Now, regular readers will know that I am obsessed somewhat with social construction theory. So consider this: perhaps women are “weaker” than men because women are socialized to be weaker than men from a very young age. Girls are taught that things like dance and gymnastics are proper ways to express one’s girl-self. Girls are taught that they must keep their movements restricted to avoid opening their legs too far and exposing their private-but-covered-with-underwear va-jay-jays, because girls are dressed quite often in frilly and impractical clothing that they mustn’t ruin. Girls are taught to settle down, don’t be so loud, don’t be so raucous, just sit there quietly, knees together, ankles crossed, hands folded, be demure. Girls are taught that sports are a bit “butchy” and unfeminine. Girls have few female role models to look up to who are professional athletes because not every sport has professional leagues for women or even allow women to participate. Almost all the professional sports teams and leagues are male only, and when women do become wonderful athletes, they don’t get support, they are called derogatory names before a national audience to shame them. Girls are taught not to eat too much, and in families, usually see their fathers and brothers getting larger portions (particularly of meat) than their mothers and sisters. Girls are in a double bind, because they are taught to be concerned about their weight, but also to be restricted in their physical activities, which leaves girls to dieting and eating disorders to keep their weight down – which results in undernourished girls who are, indeed, physically weak.

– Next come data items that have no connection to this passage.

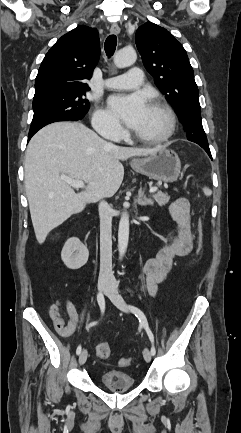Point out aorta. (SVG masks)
<instances>
[{
  "label": "aorta",
  "mask_w": 241,
  "mask_h": 433,
  "mask_svg": "<svg viewBox=\"0 0 241 433\" xmlns=\"http://www.w3.org/2000/svg\"><path fill=\"white\" fill-rule=\"evenodd\" d=\"M137 59L136 51L132 48L121 49L114 56V64L118 68L128 67L135 63ZM129 240V218L125 213L119 222L118 230V251L119 259L124 256Z\"/></svg>",
  "instance_id": "762f6f07"
}]
</instances>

Then, of course, there’s the whole legacy of ovarian determinism women have to deal with: our wacky hormones make us unpredictable and hysterical and prone to fainting, and our menstrual cycles are controlled by the moon, and what could be crazier than that? Don’t laugh, this was one of the dominant medical discourses that came about around the time of industrialization and caused women to be relegated to the private sphere and not be permitted to participate in public life, after a couple hundred years of agrarian living during which women were pretty heavy labourers and despite the fact that all domestic work fell to women (and we’re not talking about setting up the Roomba and doing some light Swiffer-dusting, we’re talking about carrying huge pots of water for the laundry and scrubbing it by hand, and dragging all the carpets outside to beat them and then dragging them back in again).

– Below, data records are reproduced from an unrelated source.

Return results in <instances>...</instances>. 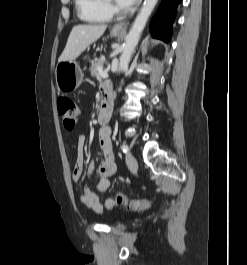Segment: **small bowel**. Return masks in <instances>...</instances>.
<instances>
[{
	"instance_id": "obj_1",
	"label": "small bowel",
	"mask_w": 247,
	"mask_h": 265,
	"mask_svg": "<svg viewBox=\"0 0 247 265\" xmlns=\"http://www.w3.org/2000/svg\"><path fill=\"white\" fill-rule=\"evenodd\" d=\"M105 87L107 86H104L103 89ZM98 136L102 151V158L97 167L99 181L95 184V190H93L91 188V179L96 170V162L91 161L87 166L88 179L80 196L82 204L87 208L93 209L96 213H100L103 210V206L100 202L97 192H106L111 187L112 178L117 171V166L114 161V153L112 150L111 130L108 127H101L99 129ZM85 144L86 136L80 135L78 137L77 144V157L72 172V178L74 181H78L83 172ZM117 205L118 204L114 199H108L105 201V207L107 209H113Z\"/></svg>"
}]
</instances>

So again, what is “strong”? what is “weak”? and how much of it is really biologically driven?
Besides that, if women are really weaker and that is a matter of pure unadulterated biology (although, of course, nothing is unadulterated biology because we always have an interaction of biology and society that transforms the biological through social practice), why should that be a negative thing? Why should (male) strength be more highly valued? Why should it be that “men are strong and women are weak,” instead of “women are not quite as strong”? Why does everything to do with men get higher value, and why does everything have to be “men as a class” compared to “women as a class”?
This is the stuff that drives me: around the bend, as well as to keep on discussing and breaking these false binaries apart. (Sage, how about this as a lesson for your gender and women’s studies class?)